BRIEF:
Going through the data below, please show each line containing the string "Every".

Stored dataset items
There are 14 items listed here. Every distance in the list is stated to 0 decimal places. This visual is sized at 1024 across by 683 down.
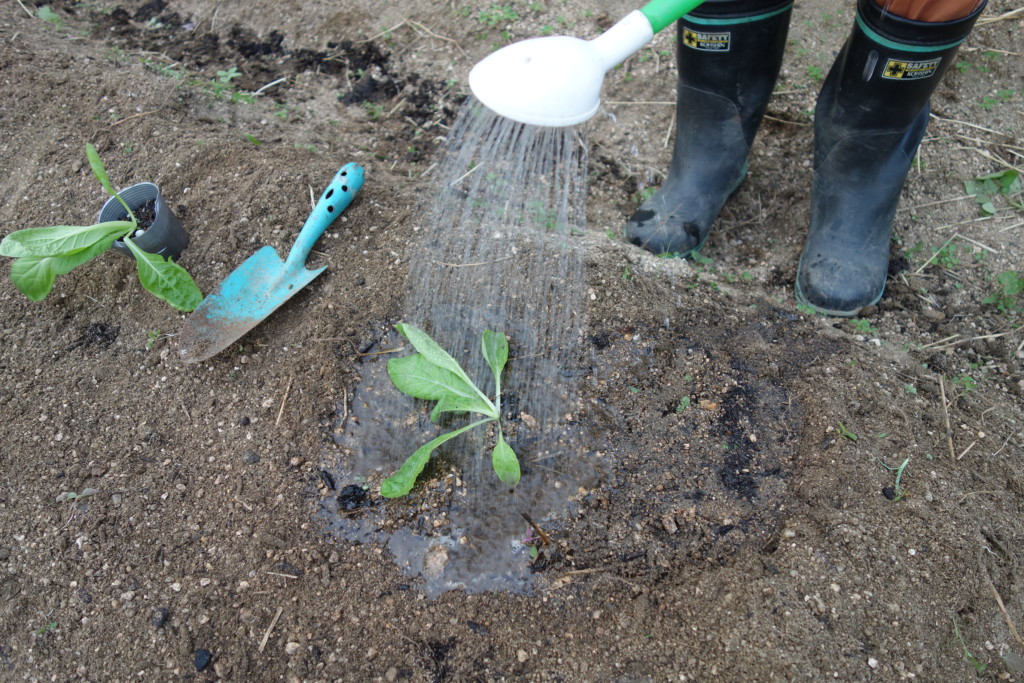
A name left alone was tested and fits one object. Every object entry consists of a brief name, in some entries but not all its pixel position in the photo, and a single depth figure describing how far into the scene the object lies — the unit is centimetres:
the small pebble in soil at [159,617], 125
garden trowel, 157
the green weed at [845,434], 144
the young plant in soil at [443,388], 135
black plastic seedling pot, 161
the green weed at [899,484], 136
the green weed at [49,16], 259
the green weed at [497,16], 252
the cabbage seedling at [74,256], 148
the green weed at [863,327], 175
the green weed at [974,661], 118
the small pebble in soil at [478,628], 127
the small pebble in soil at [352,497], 141
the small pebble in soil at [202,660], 121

THE ANSWER:
There are 14 items listed here. Every distance in the list is stated to 0 decimal places. This visual is sized at 1024 across by 683 down.
A name left alone was tested and fits one object. Every object entry consists of a brief name, in some entries but not all its pixel position in the photo, and a single depth figure describing how far into the scene the object lies — the unit is centimetres:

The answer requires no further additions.